A number of variables grow the self-righteous mind, but a few characteristics are shared by those who think they’re oh-so-good-and-right:

  1. Overgeneralizations: Take a negative incident, throw some magic growth-powder on it, and you have an exaggeration. Look out for “always”, “never”, and “all” from these people, and you could have some self-righteousness burbling in the cauldron.
  2. Positive-discounting: On the flip side of overgeneralizations is taking the stance that positive things, like characteristics of others, aren’t as important. “Hey, you’re nice, but who cares. Being nice is overrated, anyway.”
  3. Jumping to conclusions: We all do it, but the self-righteous person is skilled in this. Conclusions are arrived at, though there is very little to no non-bias to the conclusion. “So-and-so didn’t give me money as a Christmas present this year; they don’t care about me and are cheap. Ugh, I hate cheap people.”
  4. Black-and-white thinking: Either you’re perfect, or you’re not. If you fall short of expectations, it’s because you’re not [insert some quality here], and that’s a reflection of your entirety.

Of course, the self-righteous person doesn’t always have to share these qualities, and their behavior may not draw from these thinking patterns. I know some people who seem self-righteous, and perhaps they are, but it’s due more to social environment than anything else. That’s not to say they haven’t adopted the self-righteous attitude, but I don’t think they would’ve turned out that way had it not been for certain social attitudes around them.

But what makes the self-righteous attitude such a pervasive form of thinking for those who engage in it?

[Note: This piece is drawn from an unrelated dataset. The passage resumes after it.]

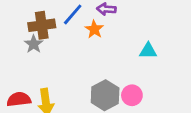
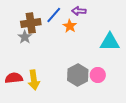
cyan triangle: (148, 51) -> (110, 42), size x1.5

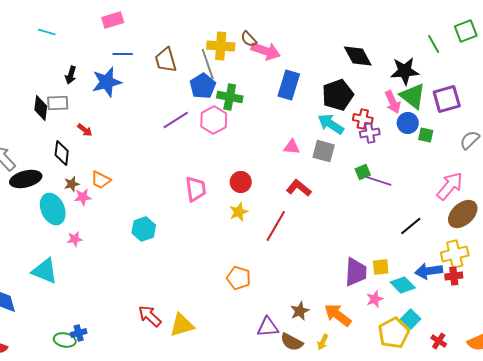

There are a number of reasons based on basic human psychology.

The backfire effect is a relatively common human tendency to protect whatever is added to your collection of beliefs. That is, whatever you decide to believe, you tend to dismiss what doesn’t match up to that perspective, and suck in the “evidence” that matches up to it. So you end up glued to your beliefs and never questioning them, even when new information comes your way that shakes up the foundations of those beliefs—or rather, could shake those foundations if only the backfire effect didn’t get in the way.

The backfire effect is mostly due to cognitive laziness—our brains don’t want to work, so we sink into those explanations that don’t take too much energy to process. The more strenuous it becomes to process things, the less credibility you think they have.

Think you don’t have this tendency yourself, though? Think again.

The next time you have someone praise you, then another person criticize you, explore how you feel. Chances are, a thousand “You’re so smart”, but one “You’re not smart enough” will affect you differently. You’ll let the praise slip right through your mind, but you’ll leech on to the negative comment.

Why?

The backfire effect and another tendency have something to do with it. People tend to spend more time considering information they disagree with than information they accept. Anything that line sup with your way of thinking passes through your processing simply, but anything that threatens your beliefs will grab on to your awareness and hold on. With the backfire effect in play as well, you’ll end up not believing the harder pill to swallow, because it ends up taking too much energy to process. Even if you dwell on the criticism, you’ll fight against believing it and try to find all the ways that that criticism is wrong about you.

Why is this so? Evolution may be at play, here.

Our human ancestors paid more attention to negative stimuli than positive, because if the negative wasn’t addressed, that could mean death.

Biased assimilation has something to do with all this, as well. Kevin Dunbar ran an fMRI experiment where he showed subjects information that confirmed their beliefs about something. Brain regions relating to learning lit up.

But when given contradictory information, those learning brain regions didn’t light up. Rather, brain regions relating to suppression lit up.

In other words, presenting information doesn’t necessarily change the way people think or what they believe. We’re all susceptible to cognitive biases—some of us more so than others.